Treatment Outcomes for Tinea Capitis in a Skin of Color Population
July 2012 | Volume 11 | Issue 7 | Original Article | 852 | Copyright © July 2012
Dhaval Bhanusali MD, Marcelyn Coley MD, Jonathan I. Silverberg MD MPH PhD, Andrew Alexis MD MPH and Nanette B. Silverberg MD
Objective: To determine prevalent fungal species and response to standard antifungal therapy in inner-city children of color.
Methods: An IRB-approved chart review of demographic, clinical, diagnostic, and therapeutic data was conducted for children and young adults (0 to 18 years of age) who had scalp fungal culture performed for scalp hyperkeratosis and/or alopecia over a 2.5 year time-period. Supplemental parental phone interview was performed for missing data points.
Results: A total of 84 patients with final diagnosis of tinea capitis were identified—52% male, 60.6% African-American, 28.2% Hispanic, and 9.9% Caucasian. Complete resolution at 4 weeks was uncommon in all demographic groups (Hispanic: 11.7%, African-American: 41.3%). The Hispanic group and the youngest patients (aged less than 4 years) were less likely to respond to initial therapy, but the results were not significant. Of the 80 tinea capitis patients initially treated with griseofulvin, 41 out of 54 children (76%) had complete response to micronized suspension +/- crushed tablet (33% required shift to tablets from suspension) and 20 out of 26 (76.9%) cleared on crushed tablets alone. Of the 19 griseofulvin failures, 5 cleared on fluconazole suspension, 7 on terbinafine sprinkles, 3 on itraconazole therapy, and 4 were lost to follow-up. Of the 47 patients who could be evaluated long-term after a single course of oral griseofulvin at 6 weeks or greater, 38 had documented long-term mycological cure (80.8%) and 42 had long-term clinical cure (89%). Trichophyton tonsurans (n=40) was the most prevalent causative species identified on culture, followed by Alternaria species (n=10) and Microsporum canis (n=1).
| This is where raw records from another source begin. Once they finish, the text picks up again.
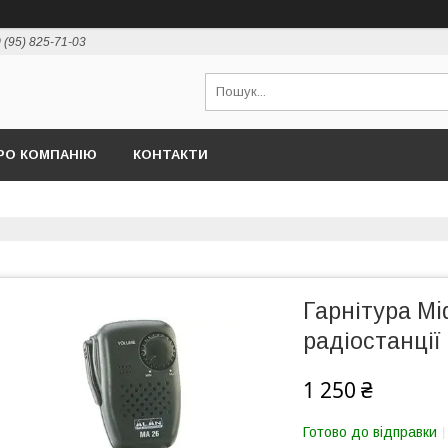
 (95) 825-71-03
РО КОМПАНІЮ
КОНТАКТИ
Гарнітура Mi
радіостанції
1 250 ₴
Готово до відправки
Limitations: Retrospective chart review: patient population has a high rate of usage of over-the-counter antifungal creams and shampoos, affecting culture results.
Conclusions: Tinea capitis is still the most common cause of Trichophyton tonsurans in New York City. Response rates to griseofulvin are similar to rates seen in the 1970s, but require higher dosing and conversion to crushed tablets in partial responders. Usage of crushed ultramicronized griseofulvin, terbinafine sprinkles, itraconazole, and fluconazole are alternative regimens for those children whose tinea capitis does not clear on griseofulvin suspension.
J Drugs Dermatol. 2012;11(7):852-856.